Ah well hello! I'm not sure I've been recognized like that on the internet before. Thank you, that makes me very happy!

From your website it looks like we're in the same city; feel free to shoot me an email (mine is in my profile) if you'd like to grab coffee sometime :)


After looking at the source for this, I have a tangential question (feel free to answer even if you aren't the OP):

Whats the advantage of creating a separate `label` element before/after the input and using `for=` compared to simply wrapping the target input in the label element, like the code snippet below?

    <label>
      Your Name?
      <input />
    </label>

It seems to me that there is a lot less room for error when not using IDs, so I always wrap the input.
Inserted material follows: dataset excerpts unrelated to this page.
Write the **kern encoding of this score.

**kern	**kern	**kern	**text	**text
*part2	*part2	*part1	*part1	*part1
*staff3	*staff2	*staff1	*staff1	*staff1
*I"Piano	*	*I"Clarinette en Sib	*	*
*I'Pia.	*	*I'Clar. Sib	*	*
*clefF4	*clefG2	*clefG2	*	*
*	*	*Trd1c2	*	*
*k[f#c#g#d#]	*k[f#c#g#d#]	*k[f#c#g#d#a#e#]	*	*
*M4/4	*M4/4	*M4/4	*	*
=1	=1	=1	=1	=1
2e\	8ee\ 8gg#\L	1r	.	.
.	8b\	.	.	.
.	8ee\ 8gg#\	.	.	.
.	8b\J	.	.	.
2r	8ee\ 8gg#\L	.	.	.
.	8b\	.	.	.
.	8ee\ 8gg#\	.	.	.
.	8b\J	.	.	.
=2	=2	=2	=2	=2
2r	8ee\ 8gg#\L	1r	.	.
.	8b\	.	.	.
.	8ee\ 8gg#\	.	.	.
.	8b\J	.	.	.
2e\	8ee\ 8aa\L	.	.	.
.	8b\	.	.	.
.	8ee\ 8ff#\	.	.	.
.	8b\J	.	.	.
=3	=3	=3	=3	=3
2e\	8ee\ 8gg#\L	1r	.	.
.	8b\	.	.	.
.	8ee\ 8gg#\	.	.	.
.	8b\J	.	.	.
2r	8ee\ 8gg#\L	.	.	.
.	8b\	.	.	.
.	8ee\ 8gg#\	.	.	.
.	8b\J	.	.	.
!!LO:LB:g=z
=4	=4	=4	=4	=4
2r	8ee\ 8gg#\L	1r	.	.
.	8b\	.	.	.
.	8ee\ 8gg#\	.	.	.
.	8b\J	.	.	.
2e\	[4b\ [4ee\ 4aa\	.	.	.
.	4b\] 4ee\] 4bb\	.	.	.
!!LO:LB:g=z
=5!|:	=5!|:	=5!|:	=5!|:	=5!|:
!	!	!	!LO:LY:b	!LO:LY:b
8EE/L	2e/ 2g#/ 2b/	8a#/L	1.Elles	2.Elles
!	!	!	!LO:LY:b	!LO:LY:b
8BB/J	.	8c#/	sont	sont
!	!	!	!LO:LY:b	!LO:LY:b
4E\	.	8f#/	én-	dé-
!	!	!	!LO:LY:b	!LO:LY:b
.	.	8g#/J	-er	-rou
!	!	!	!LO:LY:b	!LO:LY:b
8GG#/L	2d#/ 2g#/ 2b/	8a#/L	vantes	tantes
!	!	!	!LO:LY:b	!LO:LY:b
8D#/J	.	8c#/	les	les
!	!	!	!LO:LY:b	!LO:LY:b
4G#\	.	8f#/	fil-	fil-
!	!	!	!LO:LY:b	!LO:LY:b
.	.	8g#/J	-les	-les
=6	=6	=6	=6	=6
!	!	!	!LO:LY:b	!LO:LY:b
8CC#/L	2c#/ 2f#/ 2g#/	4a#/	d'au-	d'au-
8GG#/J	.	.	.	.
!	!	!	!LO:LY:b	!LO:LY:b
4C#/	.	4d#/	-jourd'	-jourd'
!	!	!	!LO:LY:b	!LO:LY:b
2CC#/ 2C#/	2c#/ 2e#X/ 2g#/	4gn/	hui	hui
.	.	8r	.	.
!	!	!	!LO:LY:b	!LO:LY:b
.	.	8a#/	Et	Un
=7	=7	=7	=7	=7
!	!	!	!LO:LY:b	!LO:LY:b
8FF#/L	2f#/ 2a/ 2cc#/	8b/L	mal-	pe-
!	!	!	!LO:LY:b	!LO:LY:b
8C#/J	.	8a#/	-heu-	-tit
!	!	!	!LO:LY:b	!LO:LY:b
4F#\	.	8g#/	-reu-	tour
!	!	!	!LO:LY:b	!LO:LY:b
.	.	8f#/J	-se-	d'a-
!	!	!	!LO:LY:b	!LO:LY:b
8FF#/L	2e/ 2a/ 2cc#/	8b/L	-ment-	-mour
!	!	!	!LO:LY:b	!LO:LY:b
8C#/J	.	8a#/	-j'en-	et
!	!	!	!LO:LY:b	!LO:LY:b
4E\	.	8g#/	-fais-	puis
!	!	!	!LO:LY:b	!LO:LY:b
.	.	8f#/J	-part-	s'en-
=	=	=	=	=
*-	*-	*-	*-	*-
My pages use a client-side webcomponent to inject fragments of HTML into the page (navbar, footer, etc), and using IDs almost always cause conflicts in the end, so I avoid ID attributes in all but a few very rare instances.


Upside (of implicit labels) is that there's no more gap and you can avoid the exclusivity of `id` attributes (as you mention).

Downside is that screen readers may not handle the implicit label as well as one with explicit for= on it.

https://www.w3.org/WAI/tutorials/forms/labels/


Note that the <input> tag does not need and does not use a closing slash and never has in any HTML standard: https://html.spec.whatwg.org/dev/input.html#the-input-elemen...


It was required in the XHTML 1.0 specs, people carried it over I don’t know why but everyone stopped validating html so nobody cared.


Sure, but ... what about the question I posed?